'link': Windows+10+taoqcow2+google+drive+top

Follow this step-by-step process to achieve a robust, high-performance pipeline.

If you have a VMDK file from VMware and need a QCOW2 for a cloud VM, run: windows+10+taoqcow2+google+drive+top

Move the .qcow2 file to your KVM image storage directory (typically /var/lib/libvirt/images/ ). mv windows10-tao.qcow2 /var/lib/libvirt/images/ Use code with caution. 2. Configure VirtIO Follow this step-by-step process to achieve a robust,

due to its high-speed download capabilities and ease of access for public or private sharing. Setting Up the Image on Windows 10 If you have downloaded a While convenient for file sharing and disaster recovery,

This is where Google Drive enters the equation.

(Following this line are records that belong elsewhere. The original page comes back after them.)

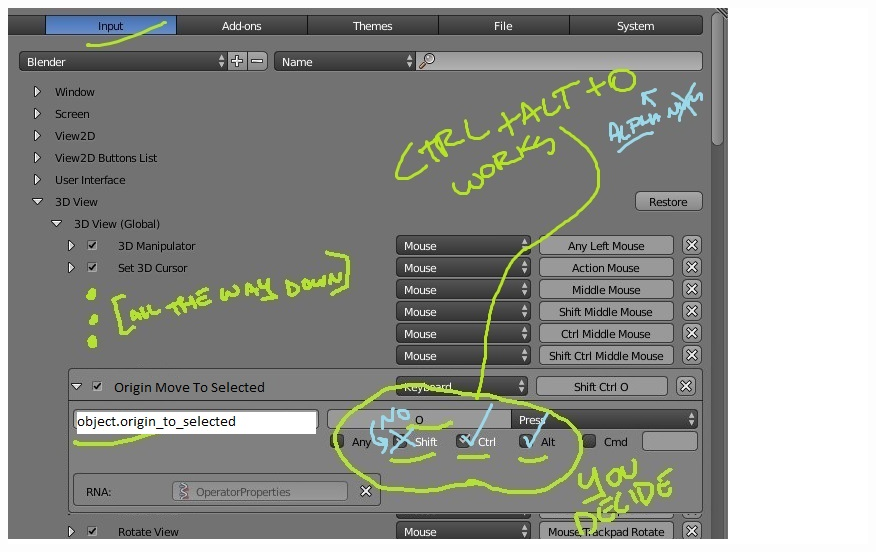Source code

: ![](doc/009.jpg)  

[Set Cycles as Our Renderer]: doc/000.jpg
[Example 33'rd frame; frame 32 of 64]: doc/001.jpg
[Another Example (flipped 90deg for readability)]: doc/002.png
[Blender Version]: doc/003.jpg
[blender screen 1]: doc/004.jpg
[Transparency-Setting]: doc/005.jpg
[Bitwise Mask]: doc/knob_corners.png


[mingw-w64-i686-imagemagick-7.0.4.4-1-any.pkg.tar.xz]:    https://sourceforge.net/projects/msys2/files/REPOS/MINGW/i686/mingw-w64-i686-imagemagick-7.0.4.4-1-any.pkg.tar.xz/download
[mingw-w64-i686-imagemagick-7.0.3.5-2-any.pkg.tar.xz]:    https://sourceforge.net/projects/msys2/files/REPOS/MINGW/i686/mingw-w64-i686-imagemagick-7.0.3.5-2-any.pkg.tar.xz/download
[mingw-w64-i686-imagemagick-7.0.3.5-2-any.pkg.tar.xz]:    https://sourceforge.net/projects/msys2/files/REPOS/MINGW/i686/mingw-w64-i686-imagemagick-7.0.3.5-2-any.pkg.tar.xz/download
[mingw-w64-i686-imagemagick-7.0.3.1-1-any.pkg.tar.xz]:    https://sourceforge.net/projects/msys2/files/REPOS/MINGW/i686/mingw-w64-i686-imagemagick-7.0.3.1-1-any.pkg.tar.xz/download
[mingw-w64-i686-imagemagick-7.0.1.10-1-any.pkg.tar.xz]:   https://sourceforge.net/projects/msys2/files/REPOS/MINGW/i686/mingw-w64-i686-imagemagick-7.0.1.10-1-any.pkg.tar.xz/download
[mingw-w64-i686-imagemagick-7.0.1.9-1-any.pkg.tar.xz]:    https://sourceforge.net/projects/msys2/files/REPOS/MINGW/i686/mingw-w64-i686-imagemagick-7.0.1.9-1-any.pkg.tar.xz/download
[mingw-w64-i686-imagemagick-7.0.1.8-1-any.pkg.tar.xz]:    https://sourceforge.net/projects/msys2/files/REPOS/MINGW/i686/mingw-w64-i686-imagemagick-7.0.1.8-1-any.pkg.tar.xz/download
[mingw-w64-i686-imagemagick-6.9.3.7-1-any.pkg.tar.xz]:    https://sourceforge.net/projects/msys2/files/REPOS/MINGW/i686/mingw-w64-i686-imagemagick-6.9.3.7-1-any.pkg.tar.xz/download
[mingw-w64-i686-imagemagick-6.9.2.10-1-any.pkg.tar.xz]:   https://sourceforge.net/projects/msys2/files/REPOS/MINGW/i686/mingw-w64-i686-imagemagick-6.9.2.10-1-any.pkg.tar.xz/download
[mingw-w64-i686-imagemagick-6.9.2.0-1-any.pkg.tar.xz]:    https://sourceforge.net/projects/msys2/files/REPOS/MINGW/i686/mingw-w64-i686-imagemagick-6.9.2.0-1-any.pkg.tar.xz/download
[mingw-w64-i686-imagemagick-6.9.1.8-1-any.pkg.tar.xz]:    https://sourceforge.net/projects/msys2/files/REPOS/MINGW/i686/mingw-w64-i686-imagemagick-6.9.1.8-1-any.pkg.tar.xz/download
[mingw-w64-x86_64-imagemagick-7.0.5.0-1-any.pkg.tar.xz]:  https://sourceforge.net/projects/msys2/files/REPOS/MINGW/x86_64/mingw-w64-x86_64-imagemagick-7.0.5.0-1-any.pkg.tar.xz/download
[mingw-w64-x86_64-imagemagick-7.0.4.4-1-any.pkg.tar.xz]:  https://sourceforge.net/projects/msys2/files/REPOS/MINGW/x86_64/mingw-w64-x86_64-imagemagick-7.0.4.4-1-any.pkg.tar.xz/download
[mingw-w64-x86_64-imagemagick-7.0.3.5-2-any.pkg.tar.xz]:  https://sourceforge.net/projects/msys2/files/REPOS/MINGW/x86_64/mingw-w64-x86_64-imagemagick-7.0.3.5-2-any.pkg.tar.xz/download
[mingw-w64-x86_64-imagemagick-7.0.3.1-1-any.pkg.tar.xz]:  https://sourceforge.net/projects/msys2/files/REPOS/MINGW/x86_64/mingw-w64-x86_64-imagemagick-7.0.3.1-1-any.pkg.tar.xz/download
[mingw-w64-x86_64-imagemagick-7.0.1.10-1-any.pkg.tar.xz]: https://sourceforge.net/projects/msys2/files/REPOS/MINGW/x86_64/mingw-w64-x86_64-imagemagick-7.0.1.10-1-any.pkg.tar.xz/download
[mingw-w64-x86_64-imagemagick-7.0.1.9-1-any.pkg.tar.xz]:  https://sourceforge.net/projects/msys2/files/REPOS/MINGW/x86_64/mingw-w64-x86_64-imagemagick-7.0.1.9-1-any.pkg.tar.xz/download
[mingw-w64-x86_64-imagemagick-7.0.1.8-1-any.pkg.tar.xz]:  https://sourceforge.net/projects/msys2/files/REPOS/MINGW/x86_64/mingw-w64-x86_64-imagemagick-7.0.1.8-1-any.pkg.tar.xz/download
[mingw-w64-x86_64-imagemagick-6.9.3.7-1-any.pkg.tar.xz]:  https://sourceforge.net/projects/msys2/files/REPOS/MINGW/x86_64/mingw-w64-x86_64-imagemagick-6.9.3.7-1-any.pkg.tar.xz/download
[mingw-w64-x86_64-imagemagick-6.9.2.10-1-any.pkg.tar.xz]: https://sourceforge.net/projects/msys2/files/REPOS/MINGW/x86_64/mingw-w64-x86_64-imagemagick-6.9.2.10-1-any.pkg.tar.xz/download
[mingw-w64-x86_64-imagemagick-6.9.2.0-1-any.pkg.tar.xz]:  https://sourceforge.net/projects/msys2/files/REPOS/MINGW/x86_64/mingw-w64-x86_64-imagemagick-6.9.2.0-1-any.pkg.tar.xz/download
[mingw-w64-x86_64-imagemagick-6.9.1.8-1-any.pkg.tar.xz]:  https://sourceforge.net/projects/msys2/files/REPOS/MINGW/x86_64/mingw-w64-x86_64-imagemagick-6.9.1.8-1-any.pkg.tar.xz/download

While convenient for file sharing and disaster recovery, Google Drive’s desktop client (Google Drive for Desktop) is optimized for sequential file access, not the low-latency, block-level operations that virtual machines require. Storing an actively running qcow2 image directly on a synced Google Drive folder is a recipe for corruption, sync conflicts, and severe slowdown. Therefore, the “top” workflow involves a two-tier strategy: keep active VM images on a local SSD, and use Google Drive for archival, snapshot storage, or sharing converted copies (e.g., exported to VHD or OVA). Advanced users may employ rclone with Google Drive’s API to upload differential backups or qcow2 snapshots on a schedule, ensuring data redundancy without sacrificing runtime performance.

Over time, Windows 10 writes temporary files, logs, and updates that bloat the QCOW2 file size on your host machine. Because it is a copy-on-write system, deleting files inside the VM does not automatically shrink the file on your physical drive.